As the writer Henry David Thoreau said in his book titled “Walden”:
"I went to the woods because I wished to live deliberately, to front only the essential facts of life, and see if I could not learn what it had to teach, and not, when I came to die, discover that I had not lived.”
During any hiking or climbing activity, the weight of my gear is an extremely important detail in order to reduce required effort. However, after packing all the equipment I need, the backpack still weighs around 15kg. For the images, I usually use my Canon 5D Mark III with 2 of my favorite Samyang lenses: the AF 14mm F2.8 EF and the AF 85mm F.1.4 EF. The size and weight of these 2 lenses are the best to cover all the needs during my short expeditions. The 14mm lens has a wide field of view with a really small distortion in the corners. The sharpness is incredible as well and it also has a big aperture. When I need to shoot an object from the distance, like an animal or if I want to isolate a particular part of the subject, the 85mm lens is the best option to keep the subject in a suggestive background with beautiful bokeh.
These both lenses are compact and lightweight. In the past, one of the main problems I was facing, when I went to photograph in the night time, is getting a subject in the focus. To escape light pollution to see the fantastic stargazing sky and the Milky Way I am usually going to the dark mountains peaks, carrying all the camera equipment and a tent. With the help of Samyang lenses I can easily focus on a distant subject when it’s dark. The focus of both lenses is incredible! Sometimes I even use my headlamp, placed really far from the camera, to make the perfect focusing.
Usually, to photograph the stars, you need to use the right settings that will allow the camera sensor to capture as much light as possible. For example, it can be done by increasing the ISO to capture more light without changing the aperture (which will also change the depth of field), but depending on the quality of your camera sensor, working with a higher ISO can decrease the sharpness and quality of the photo. Considering the shutter speed, night photos must be shot at a maximum of 20 or 30 seconds exposure, as with a longer exposure the stars will appear blurry or even turn into star trails.

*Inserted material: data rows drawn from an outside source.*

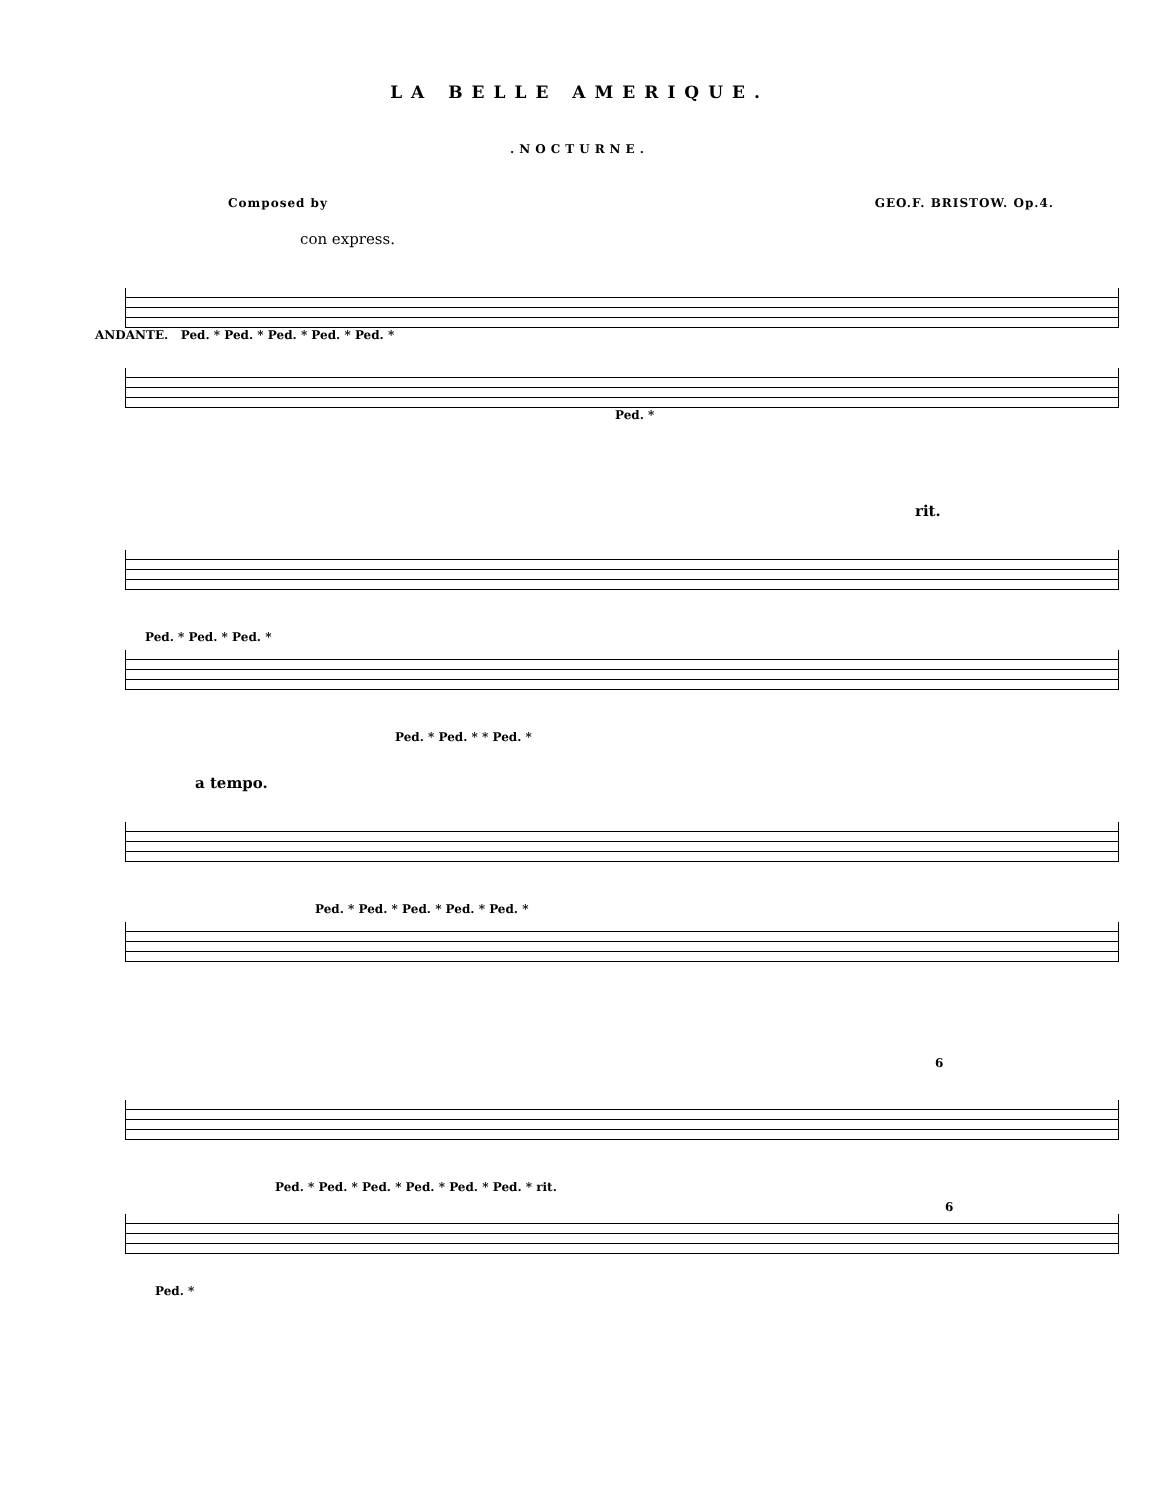LA BELLE AMERIQUE.
.NOCTURNE.
Composed by GEO.F. BRISTOW. Op.4.
con express.
ANDANTE. Ped. * Ped. * Ped. * Ped. * Ped. *
Ped. *
rit.
Ped. * Ped. * Ped. *
Ped. * Ped. * * Ped. *
a tempo.
Ped. * Ped. * Ped. * Ped. * Ped. *
6
Ped. * Ped. * Ped. * Ped. * Ped. * Ped. * rit.
6
Ped. *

To achieve perfect quality of the night-sky photos, you need to have a sharp and really bright lens with the aperture of F1.8 or F2.8. And the Samyang AF 14mm F2.8 EF is one of the best and sharpest lenses that I’ve had!
If it’s raining or if I am taking photos nearby a waterfall, then for me it is absolutely necessary to have equipment that has protection against moisture and dust. Hopefully, both of these AF lenses are made weather sealed – I have experienced several satiation, when my Samyang lenses were covered with snow during the cold hikes but no damage was taken.